[Stored dataset items]
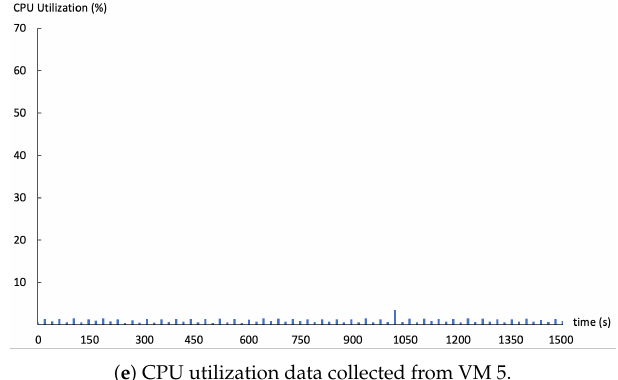
Figure 2. CPU utilization data collected from five VMs, named VM 1 to VM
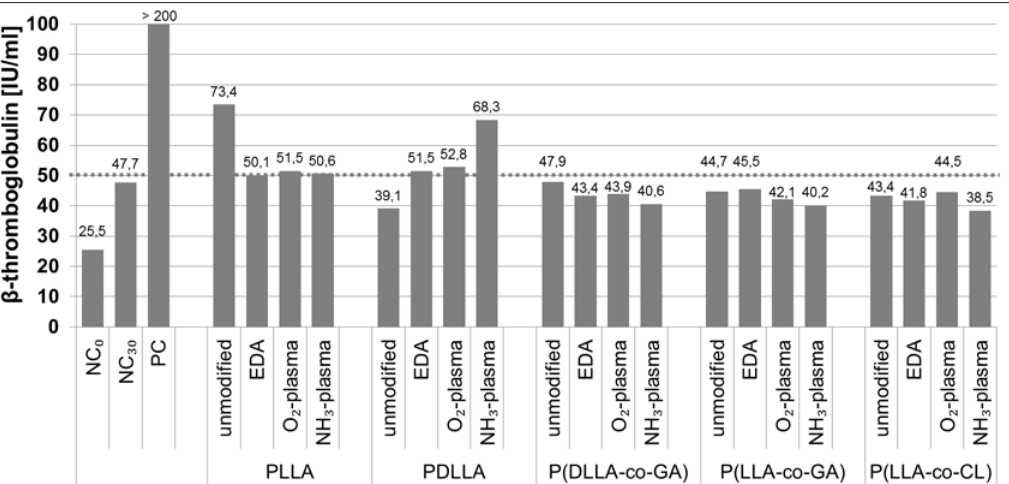
Fig 9. Plasma β -thromboglobulin concentrations after incubation with unmodified and modified polymers. The dotted line represents the upper limit of normal β -thromboglobulin concentration. NC = negative control, PC = positive control.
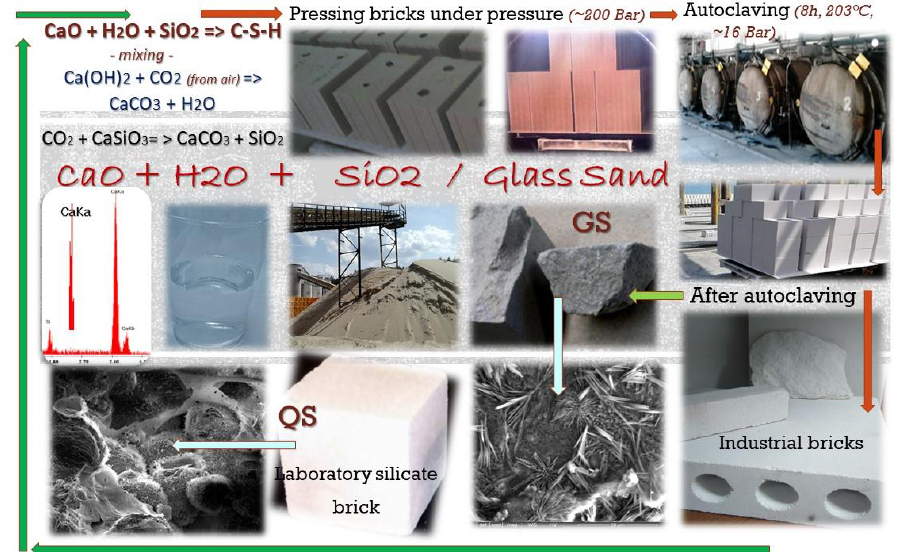
Figure 2. Production flow of traditional sand-lime bricks.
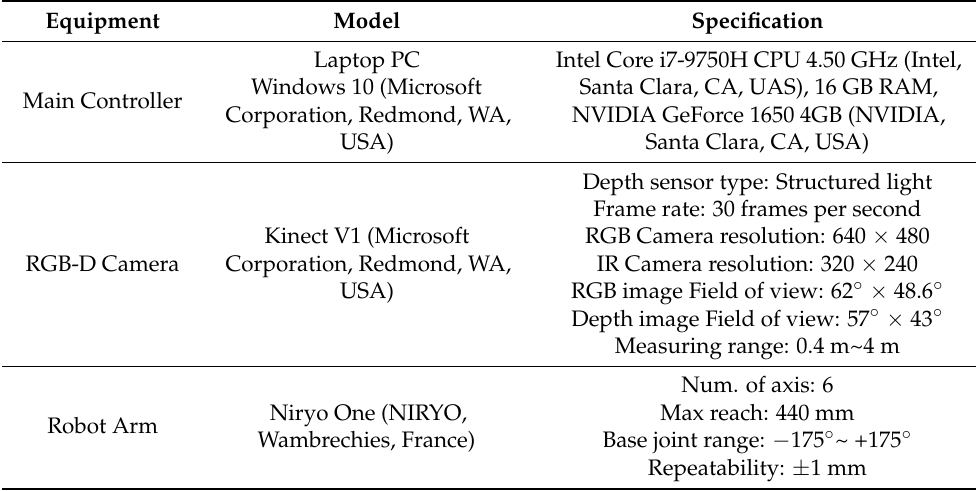
Figure 3. System architecture of data processing for the proposed smart hopper system. Table 1. Specification of sensors, the controller used in this study.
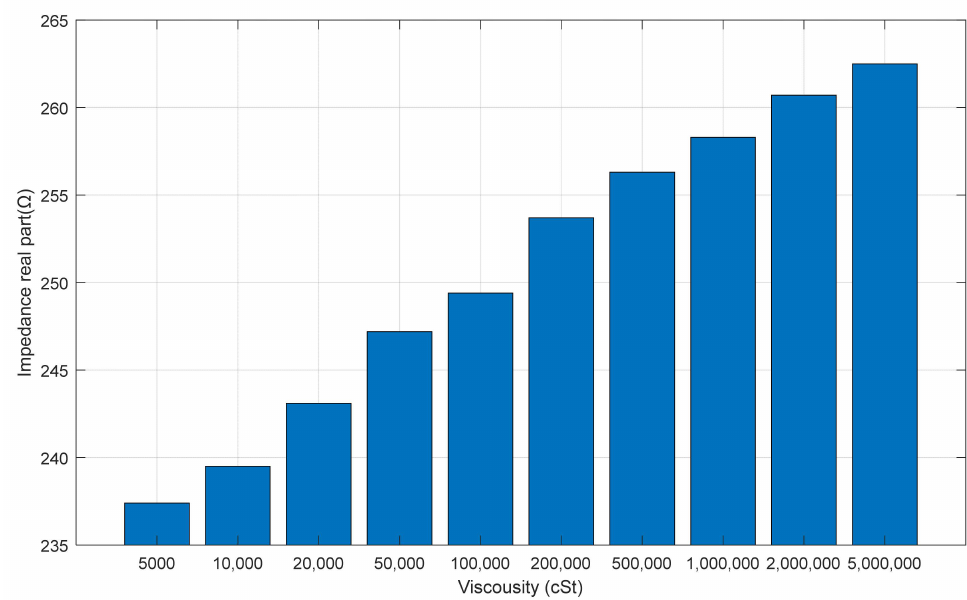
Figure 12. Impedance frequency peaks at different viscosity damping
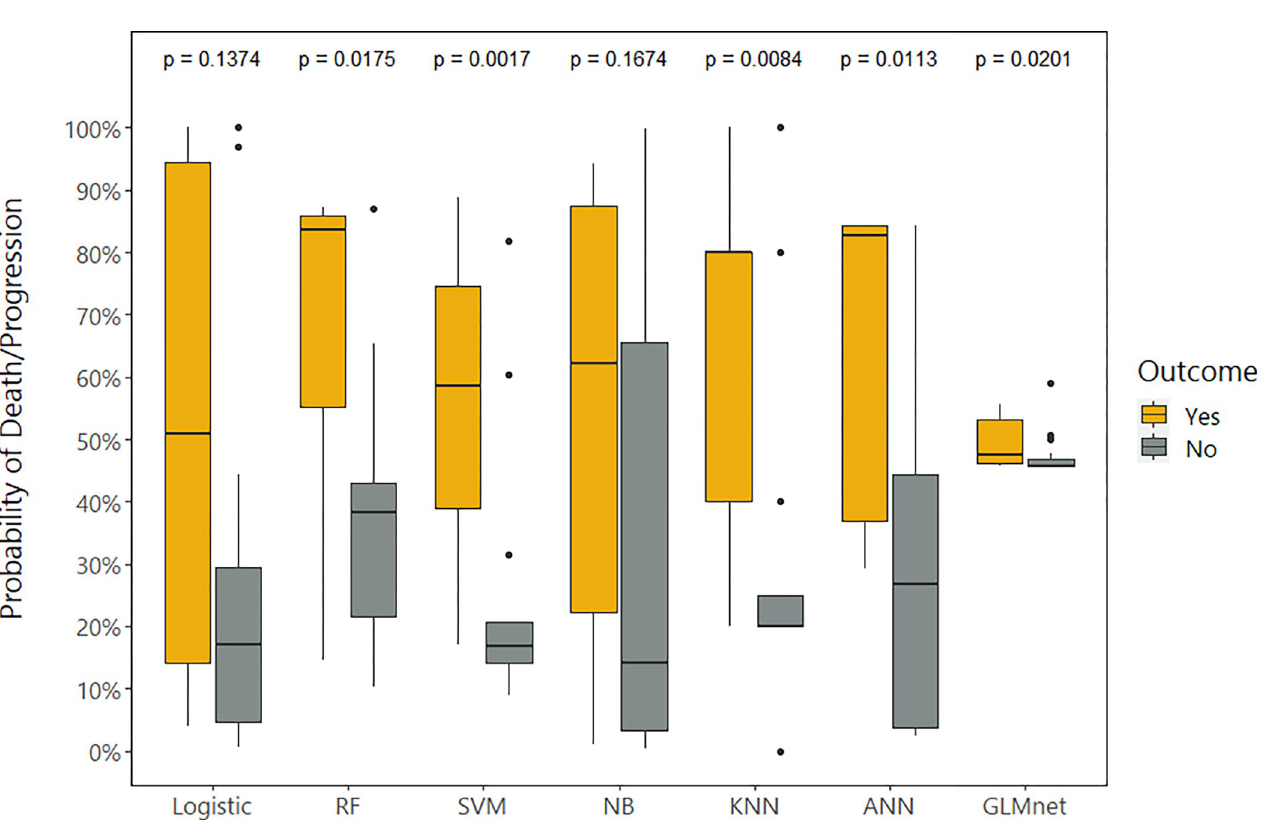
Fig 3. Probability of death/progression according to each algorithm in the validation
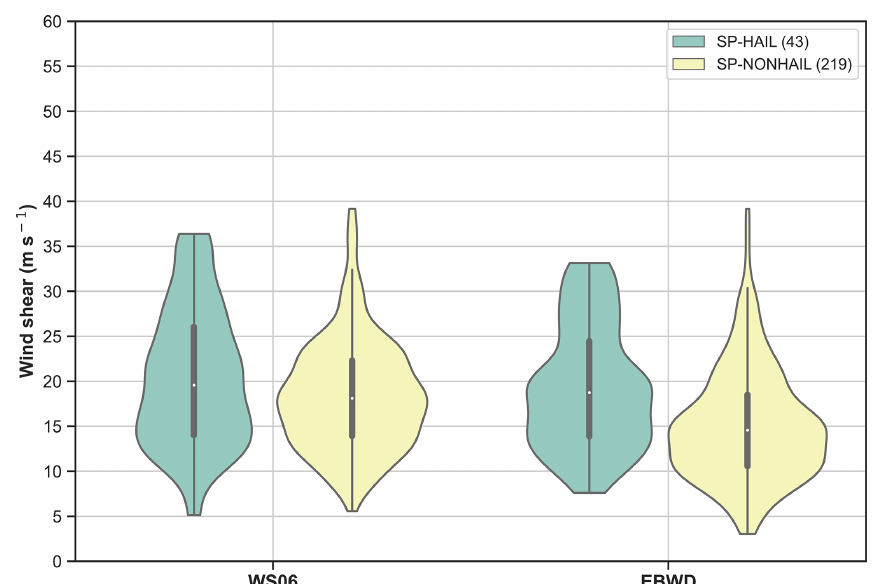
Figure 10. As in Fig. 7, but for WS06 and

* Exercise prompt
From the records above, count the lines in which the string "Figure" is found, and answer with the number alone.

* Exercise result
5